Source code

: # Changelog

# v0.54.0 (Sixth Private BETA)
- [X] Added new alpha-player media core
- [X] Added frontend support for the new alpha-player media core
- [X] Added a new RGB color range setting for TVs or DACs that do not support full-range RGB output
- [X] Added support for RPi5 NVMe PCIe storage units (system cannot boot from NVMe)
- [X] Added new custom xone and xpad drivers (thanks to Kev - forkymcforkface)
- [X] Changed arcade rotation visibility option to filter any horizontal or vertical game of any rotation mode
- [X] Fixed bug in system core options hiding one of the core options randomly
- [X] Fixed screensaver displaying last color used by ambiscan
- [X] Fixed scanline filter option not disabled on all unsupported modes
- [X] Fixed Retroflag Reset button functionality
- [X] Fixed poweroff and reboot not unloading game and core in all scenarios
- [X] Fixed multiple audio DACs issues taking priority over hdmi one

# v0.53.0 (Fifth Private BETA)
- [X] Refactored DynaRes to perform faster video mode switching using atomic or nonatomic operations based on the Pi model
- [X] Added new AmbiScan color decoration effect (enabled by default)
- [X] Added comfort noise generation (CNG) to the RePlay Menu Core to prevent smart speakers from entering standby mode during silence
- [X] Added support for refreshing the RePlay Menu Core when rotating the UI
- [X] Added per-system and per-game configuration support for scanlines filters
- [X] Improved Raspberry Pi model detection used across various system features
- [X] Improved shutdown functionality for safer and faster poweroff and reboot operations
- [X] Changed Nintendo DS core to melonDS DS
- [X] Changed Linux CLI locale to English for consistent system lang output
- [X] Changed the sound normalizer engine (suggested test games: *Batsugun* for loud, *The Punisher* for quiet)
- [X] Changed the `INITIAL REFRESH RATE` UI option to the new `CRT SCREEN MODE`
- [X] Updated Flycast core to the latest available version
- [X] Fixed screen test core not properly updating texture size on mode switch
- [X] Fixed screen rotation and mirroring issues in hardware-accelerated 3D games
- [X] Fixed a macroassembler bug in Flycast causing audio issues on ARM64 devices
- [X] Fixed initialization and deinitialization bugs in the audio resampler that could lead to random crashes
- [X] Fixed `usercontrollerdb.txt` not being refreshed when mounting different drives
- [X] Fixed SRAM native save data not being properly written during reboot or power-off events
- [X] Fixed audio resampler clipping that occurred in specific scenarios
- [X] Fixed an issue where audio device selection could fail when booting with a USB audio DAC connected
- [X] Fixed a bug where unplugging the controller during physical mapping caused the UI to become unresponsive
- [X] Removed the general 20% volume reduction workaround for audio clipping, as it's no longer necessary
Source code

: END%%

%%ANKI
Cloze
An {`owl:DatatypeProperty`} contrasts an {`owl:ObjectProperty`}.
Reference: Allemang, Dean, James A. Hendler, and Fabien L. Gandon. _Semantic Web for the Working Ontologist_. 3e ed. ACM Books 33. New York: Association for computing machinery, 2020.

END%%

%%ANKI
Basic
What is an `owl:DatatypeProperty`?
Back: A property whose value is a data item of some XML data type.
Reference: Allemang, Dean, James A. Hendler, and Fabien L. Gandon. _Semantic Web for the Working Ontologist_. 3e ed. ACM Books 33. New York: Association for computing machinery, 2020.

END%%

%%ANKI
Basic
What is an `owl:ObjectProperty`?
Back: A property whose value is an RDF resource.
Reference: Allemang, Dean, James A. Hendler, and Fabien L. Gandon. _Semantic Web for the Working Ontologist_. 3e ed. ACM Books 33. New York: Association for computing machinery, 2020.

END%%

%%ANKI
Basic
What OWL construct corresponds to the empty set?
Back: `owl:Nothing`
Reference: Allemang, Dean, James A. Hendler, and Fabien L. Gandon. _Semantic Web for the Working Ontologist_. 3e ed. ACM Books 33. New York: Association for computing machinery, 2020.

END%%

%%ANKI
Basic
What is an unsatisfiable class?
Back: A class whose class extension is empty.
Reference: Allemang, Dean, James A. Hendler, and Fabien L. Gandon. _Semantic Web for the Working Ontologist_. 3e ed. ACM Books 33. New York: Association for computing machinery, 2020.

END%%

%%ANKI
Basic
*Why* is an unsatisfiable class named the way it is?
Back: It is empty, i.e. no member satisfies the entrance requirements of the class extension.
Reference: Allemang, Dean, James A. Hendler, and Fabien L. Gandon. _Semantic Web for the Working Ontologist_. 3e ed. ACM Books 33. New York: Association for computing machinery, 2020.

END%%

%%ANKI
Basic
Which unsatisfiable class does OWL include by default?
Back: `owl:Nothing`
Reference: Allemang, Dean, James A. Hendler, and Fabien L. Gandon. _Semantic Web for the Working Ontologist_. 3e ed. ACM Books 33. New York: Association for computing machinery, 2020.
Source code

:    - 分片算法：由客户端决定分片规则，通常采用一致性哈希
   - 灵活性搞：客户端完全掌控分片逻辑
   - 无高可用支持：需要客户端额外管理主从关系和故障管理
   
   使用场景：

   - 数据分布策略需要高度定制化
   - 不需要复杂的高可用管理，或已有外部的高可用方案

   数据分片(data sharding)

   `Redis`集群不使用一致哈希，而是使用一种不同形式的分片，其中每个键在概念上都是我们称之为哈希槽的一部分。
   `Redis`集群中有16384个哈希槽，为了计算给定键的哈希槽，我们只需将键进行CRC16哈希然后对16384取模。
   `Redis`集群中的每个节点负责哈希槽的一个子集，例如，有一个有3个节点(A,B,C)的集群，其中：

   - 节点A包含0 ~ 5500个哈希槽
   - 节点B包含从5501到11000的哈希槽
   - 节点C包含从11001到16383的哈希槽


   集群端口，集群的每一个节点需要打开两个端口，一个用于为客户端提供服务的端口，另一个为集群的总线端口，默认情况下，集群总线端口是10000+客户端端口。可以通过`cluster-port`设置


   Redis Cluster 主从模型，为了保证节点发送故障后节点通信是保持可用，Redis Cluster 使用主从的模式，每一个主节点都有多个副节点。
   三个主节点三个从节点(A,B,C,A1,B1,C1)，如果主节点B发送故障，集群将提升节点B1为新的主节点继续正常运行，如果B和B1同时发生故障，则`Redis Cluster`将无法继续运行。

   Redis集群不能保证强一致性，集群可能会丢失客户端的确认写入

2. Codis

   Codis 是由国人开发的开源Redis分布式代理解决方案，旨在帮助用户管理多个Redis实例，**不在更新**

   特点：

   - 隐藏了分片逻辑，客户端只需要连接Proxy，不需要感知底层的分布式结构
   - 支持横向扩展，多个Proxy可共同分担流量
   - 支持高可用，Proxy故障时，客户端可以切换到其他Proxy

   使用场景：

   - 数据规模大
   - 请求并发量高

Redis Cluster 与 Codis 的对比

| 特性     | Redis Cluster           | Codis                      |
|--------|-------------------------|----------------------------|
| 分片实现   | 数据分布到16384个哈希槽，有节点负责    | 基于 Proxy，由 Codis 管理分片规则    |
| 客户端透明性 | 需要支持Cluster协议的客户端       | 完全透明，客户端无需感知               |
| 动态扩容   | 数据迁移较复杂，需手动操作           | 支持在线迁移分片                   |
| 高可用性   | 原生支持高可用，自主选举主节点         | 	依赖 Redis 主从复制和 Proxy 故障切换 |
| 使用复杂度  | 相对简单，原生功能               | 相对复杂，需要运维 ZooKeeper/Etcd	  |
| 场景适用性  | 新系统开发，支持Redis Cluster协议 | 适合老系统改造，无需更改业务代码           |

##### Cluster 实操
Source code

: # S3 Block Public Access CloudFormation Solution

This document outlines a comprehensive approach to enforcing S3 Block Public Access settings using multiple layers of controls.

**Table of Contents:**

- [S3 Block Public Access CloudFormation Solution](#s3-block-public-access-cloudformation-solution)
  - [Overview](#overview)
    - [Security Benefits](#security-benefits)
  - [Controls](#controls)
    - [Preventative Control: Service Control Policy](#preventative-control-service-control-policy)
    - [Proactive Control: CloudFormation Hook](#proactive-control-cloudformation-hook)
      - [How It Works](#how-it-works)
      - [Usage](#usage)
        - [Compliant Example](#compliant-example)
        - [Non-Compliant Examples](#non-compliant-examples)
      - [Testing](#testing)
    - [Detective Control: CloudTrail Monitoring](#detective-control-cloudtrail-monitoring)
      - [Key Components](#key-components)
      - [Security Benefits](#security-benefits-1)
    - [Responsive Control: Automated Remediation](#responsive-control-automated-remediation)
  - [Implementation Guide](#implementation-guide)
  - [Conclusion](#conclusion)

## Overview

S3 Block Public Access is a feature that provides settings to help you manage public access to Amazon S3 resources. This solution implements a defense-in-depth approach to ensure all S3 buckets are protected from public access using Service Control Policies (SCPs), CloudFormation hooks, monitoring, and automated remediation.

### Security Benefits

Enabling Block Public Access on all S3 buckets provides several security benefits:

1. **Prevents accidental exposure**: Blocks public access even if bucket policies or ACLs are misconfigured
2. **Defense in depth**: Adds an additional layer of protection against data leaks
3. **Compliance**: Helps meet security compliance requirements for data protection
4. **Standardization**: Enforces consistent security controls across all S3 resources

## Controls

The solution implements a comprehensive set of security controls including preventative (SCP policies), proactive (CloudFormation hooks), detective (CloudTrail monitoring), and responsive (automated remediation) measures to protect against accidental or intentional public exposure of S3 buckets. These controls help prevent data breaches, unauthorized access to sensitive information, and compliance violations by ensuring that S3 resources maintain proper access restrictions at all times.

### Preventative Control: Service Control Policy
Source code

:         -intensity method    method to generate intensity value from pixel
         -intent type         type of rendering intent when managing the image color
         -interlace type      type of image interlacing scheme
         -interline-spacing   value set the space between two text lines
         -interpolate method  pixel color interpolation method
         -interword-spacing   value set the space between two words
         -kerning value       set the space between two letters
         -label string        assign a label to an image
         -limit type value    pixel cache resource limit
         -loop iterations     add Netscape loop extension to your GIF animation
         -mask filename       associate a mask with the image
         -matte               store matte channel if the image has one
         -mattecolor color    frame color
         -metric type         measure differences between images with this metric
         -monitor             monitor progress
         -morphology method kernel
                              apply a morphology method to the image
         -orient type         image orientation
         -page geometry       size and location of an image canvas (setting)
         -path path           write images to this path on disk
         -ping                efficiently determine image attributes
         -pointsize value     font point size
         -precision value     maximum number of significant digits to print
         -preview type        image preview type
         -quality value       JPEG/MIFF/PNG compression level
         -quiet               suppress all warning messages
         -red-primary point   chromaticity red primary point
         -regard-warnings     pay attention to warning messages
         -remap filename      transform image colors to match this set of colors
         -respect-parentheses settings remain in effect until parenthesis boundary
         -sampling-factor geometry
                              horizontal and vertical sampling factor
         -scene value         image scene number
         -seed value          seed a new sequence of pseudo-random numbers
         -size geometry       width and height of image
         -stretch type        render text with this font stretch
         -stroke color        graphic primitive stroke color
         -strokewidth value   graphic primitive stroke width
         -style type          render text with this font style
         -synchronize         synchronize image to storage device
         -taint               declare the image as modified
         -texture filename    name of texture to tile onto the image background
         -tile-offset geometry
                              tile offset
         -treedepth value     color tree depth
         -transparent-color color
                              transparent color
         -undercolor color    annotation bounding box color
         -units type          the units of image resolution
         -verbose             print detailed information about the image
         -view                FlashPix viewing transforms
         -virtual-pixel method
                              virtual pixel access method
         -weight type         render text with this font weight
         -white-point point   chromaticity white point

*****

AIM OF THE TASK ▸
Can you repeat the lines of the material above word for word, starting at the line that contains "# v0.54.0 (Sixth Private BETA)" and ending after the line that contains "- [X] Fixed poweroff"?

WRITTEN RESPONSE ▸
# v0.54.0 (Sixth Private BETA)
- [X] Added new alpha-player media core
- [X] Added frontend support for the new alpha-player media core
- [X] Added a new RGB color range setting for TVs or DACs that do not support full-range RGB output
- [X] Added support for RPi5 NVMe PCIe storage units (system cannot boot from NVMe)
- [X] Added new custom xone and xpad drivers (thanks to Kev - forkymcforkface)
- [X] Changed arcade rotation visibility option to filter any horizontal or vertical game of any rotation mode
- [X] Fixed bug in system core options hiding one of the core options randomly
- [X] Fixed screensaver displaying last color used by ambiscan
- [X] Fixed scanline filter option not disabled on all unsupported modes
- [X] Fixed Retroflag Reset button functionality
- [X] Fixed poweroff and reboot not unloading game and core in all scenarios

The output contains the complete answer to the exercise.